Book Review: Love Anthony
Love Anthony by Lisa Genova
Narrator: Debra Messing
Length: 9 hours and 11 minutes
Publisher: Simon & Schuster Audio
Release Date: September 25, 2012
My rating: 4.5 of 5 stars
Publisher’s Description:
Two women, each cast adrift by unforeseen events in their lives, meet by accident on a Nantucket beach and are drawn into a friendship.
Olivia is a young mother whose eight-year-old severely autistic son has recently died. Her marriage badly frayed by years of stress, she comes to the island in a trial separation to try and make sense of the tragedy of her Anthony’s short life.

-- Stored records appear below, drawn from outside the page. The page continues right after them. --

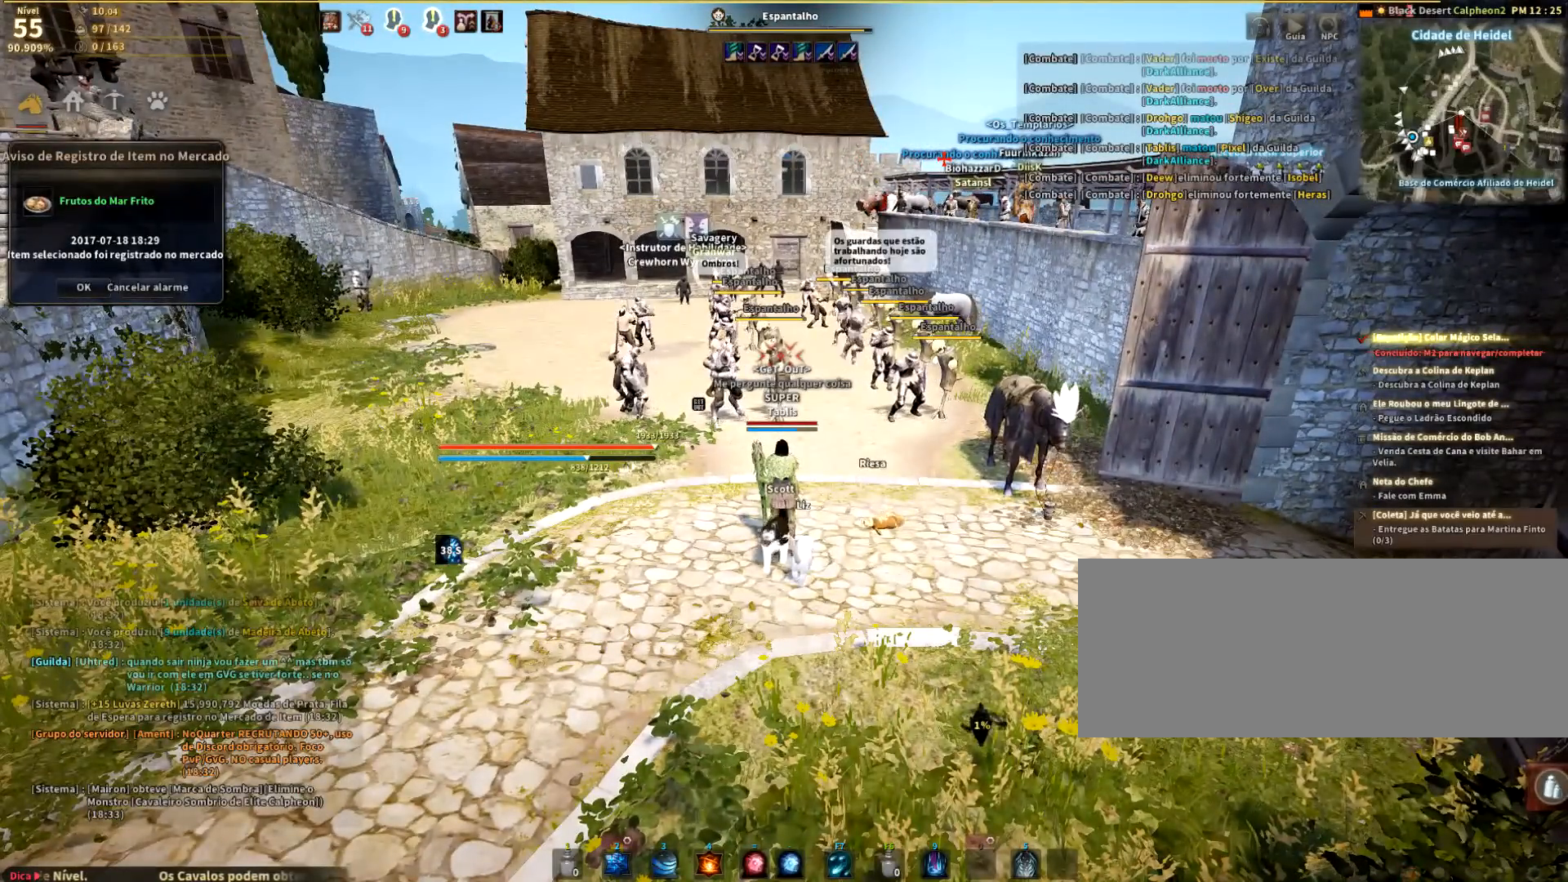
Gameplay with keyboard and mouse; each line is a JSON object with the keys and mouse buttons held at the frame after it. "events" lists presses ("down") and releases ("up") of "a", "c", "d", "e", "q", "r", "s", "shift", "space", "tab", "w", "mouse_left" and "mouse_right" between this image and that frame as [ms after this image, input, new state], when the widget could be followed in between. "mouse_left", "mouse_right" = the "left", "right" buttons of the "mouse" list. No other keys are recorded. Mouse movement is not recorded.
{"keys": ["shift"], "mouse": [], "events": []}
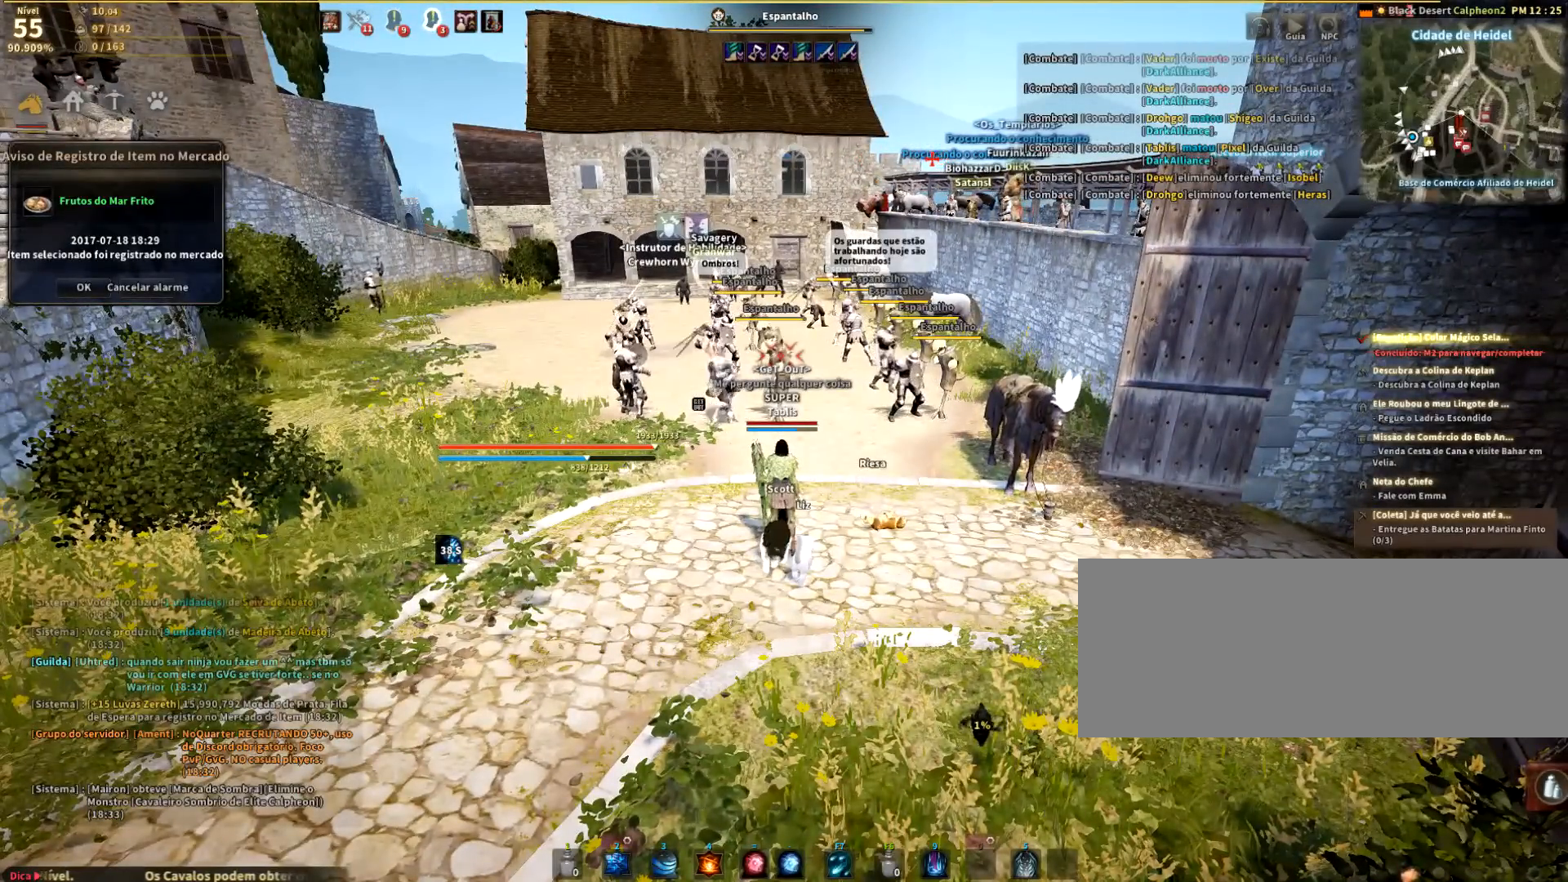
{"keys": ["shift"], "mouse": [], "events": [[367, "mouse_left", "down"], [468, "mouse_left", "up"]]}
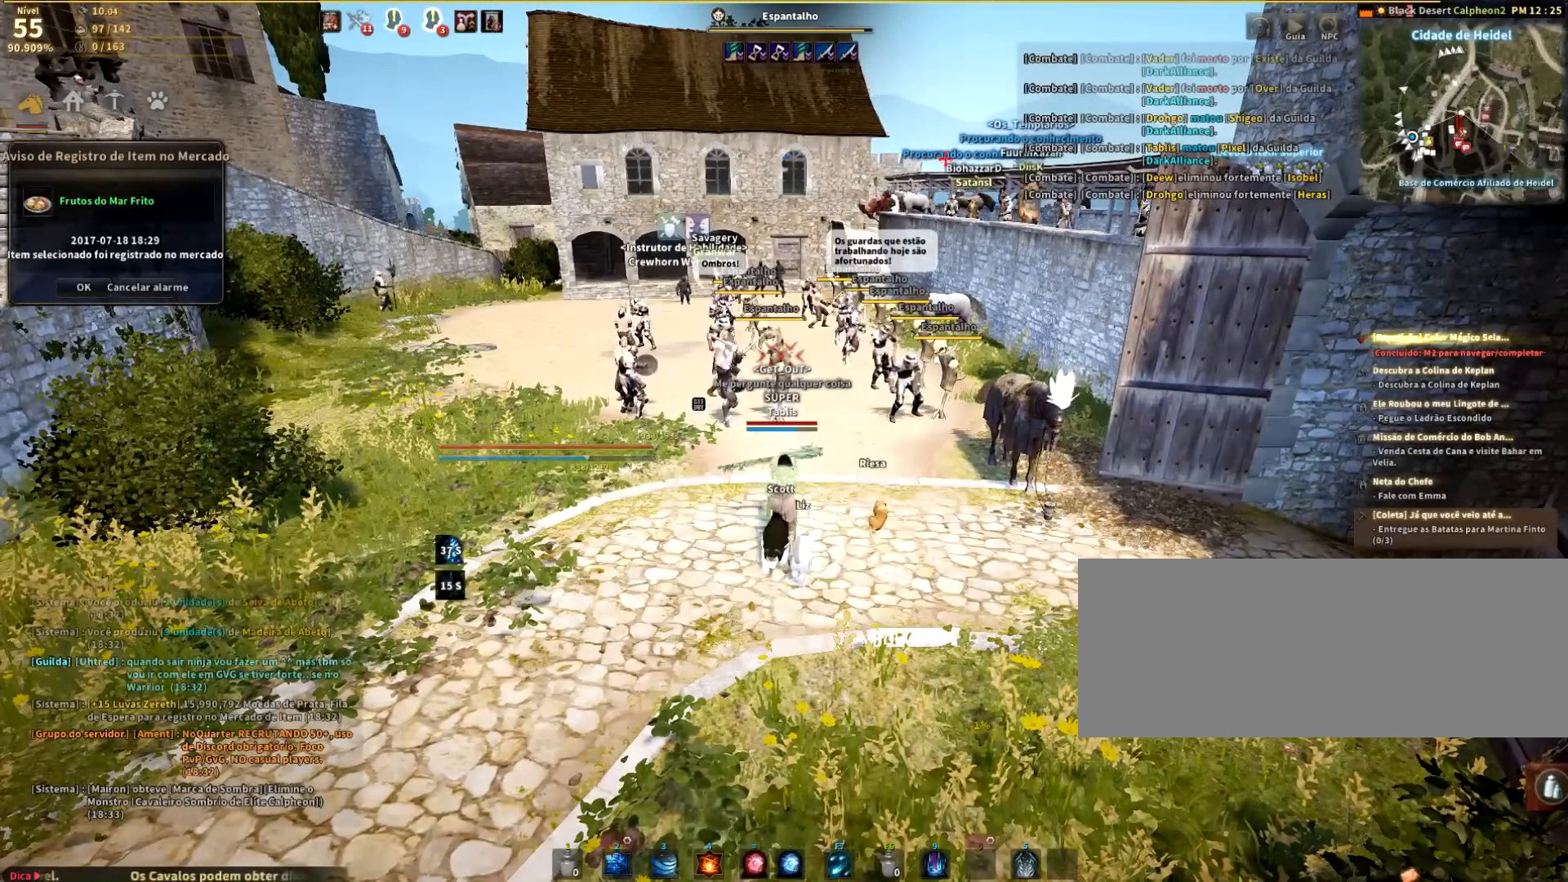
{"keys": ["shift"], "mouse": [], "events": []}
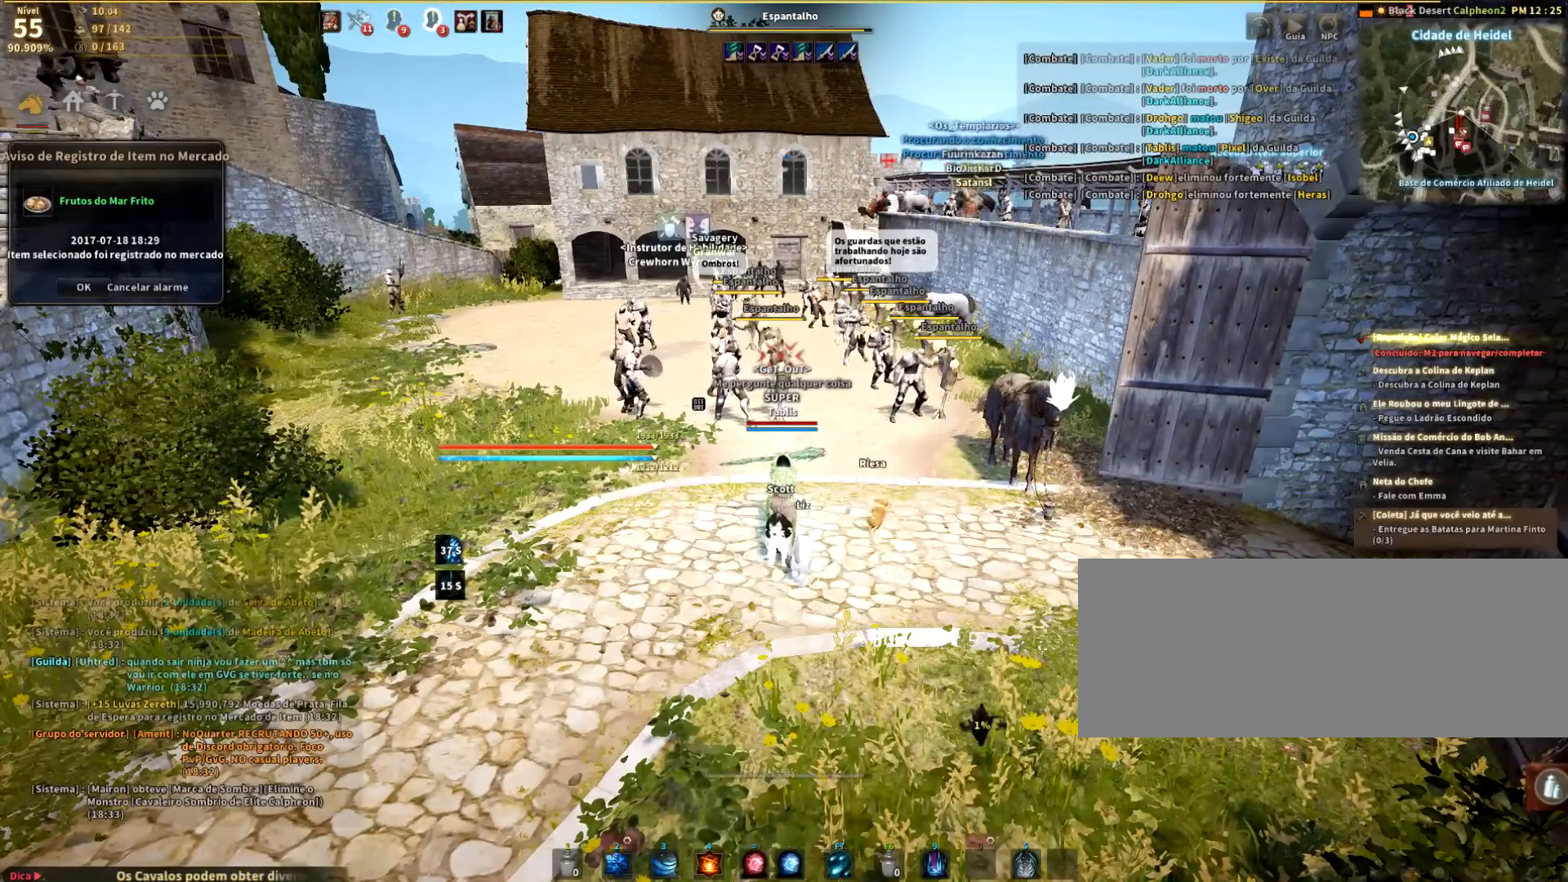
{"keys": ["shift"], "mouse": [], "events": []}
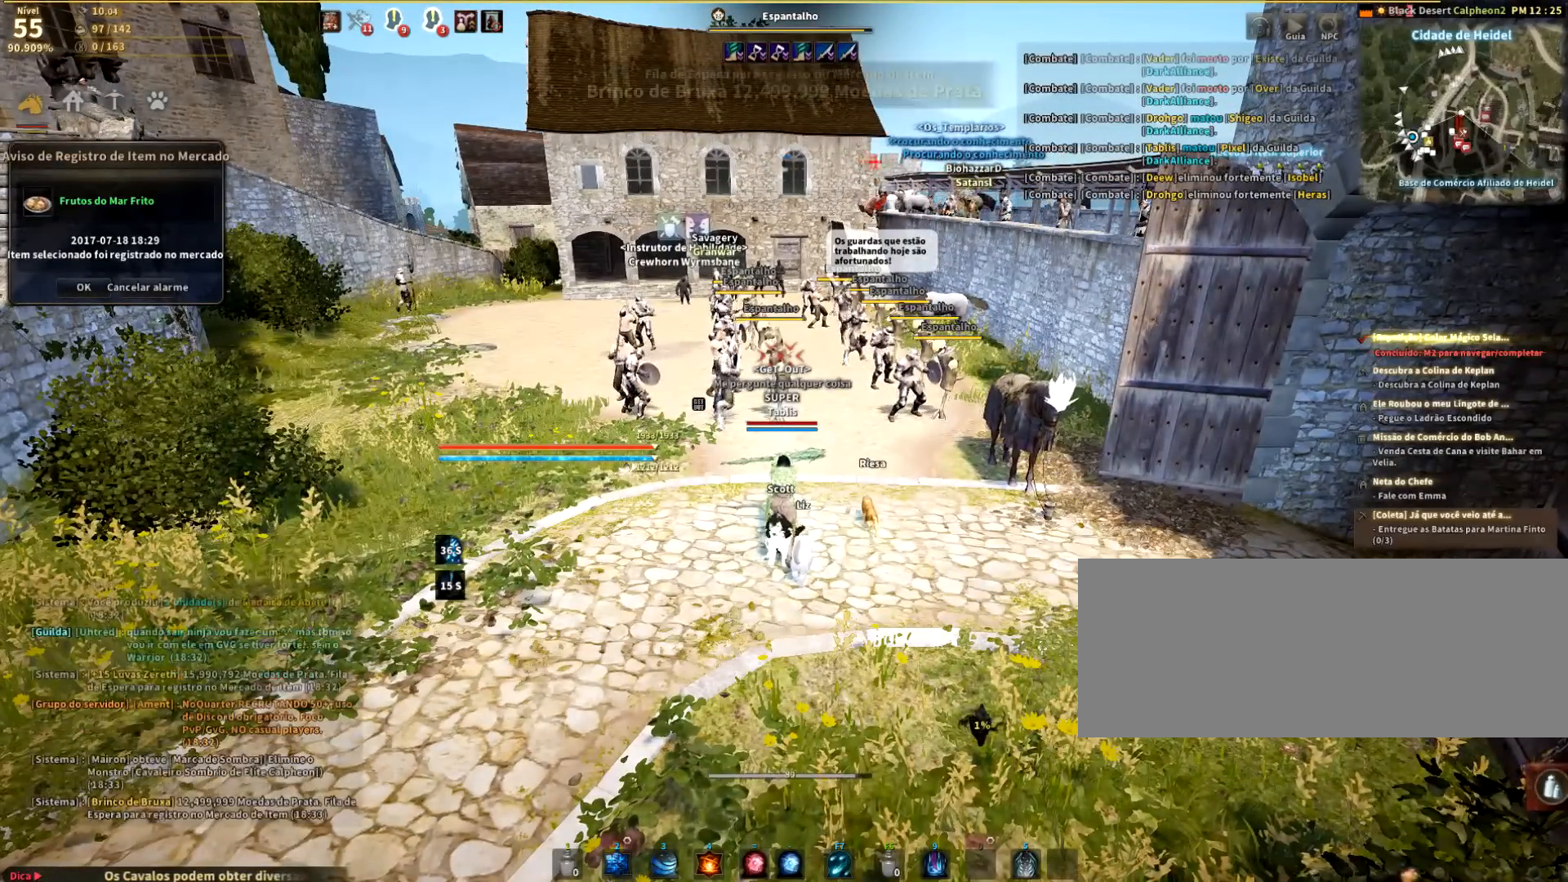
{"keys": [], "mouse": [], "events": [[100, "shift", "up"]]}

Beth, a stay-at-home mother of three, is also recently separated after discovering her husband’s long-term infidelity. In an attempt to recapture a sense of her pre-married life, she rekindles her passion for writing, determined to find her own voice again. But surprisingly, as she does so, Beth also find herself channeling the voice of an unknown boy, exuberant in his perceptions of the world around him if autistic in his expression—a voice she can share with Olivia—(is it Anthony?)—that brings comfort and meaning to them both.
The author creates a vivid portrait of how a marriage is affected by a child with profound special needs and then also by the death of a child. I found Olivia’s character to be authentic and heartbreaking. Beth’s marriage is also disintegrating because of her husband’s infidelity and she relies on a colorful cast of supporting characters to help her make it through.
I enjoyed both Beth and Olivia’s stories but I fell in love with Anthony. Ms. Genova does a fabulous job of getting inside of the mind of a non-verbal, autistic boy and interpreting the thought behind his behaviors. No doubt her Ph.D. in neuroscience has something to do with this. Even though Beth somehow channeling Anthony in her writing is unrealistic, I was so caught up in Anthony’s story that it didn’t bother me. I was crying by the end and books don’t usually make me cry.
This book was narrated by Debra Messing (of Will and Grace and Smash fame). She has the same voice for all of the characters and the narration, except for Anthony’s voice. That didn’t bother me though – she is such a great actress that she could convey the feelings and emotions of all of the characters without giving them different voices. One thing that did bother me was that she had a tendency to trail off at the end of a sentence. If I turned the volume up loud enough to hear the tail end of the sentence clearly, then it would be blaringly loud for the beginning of the next sentence.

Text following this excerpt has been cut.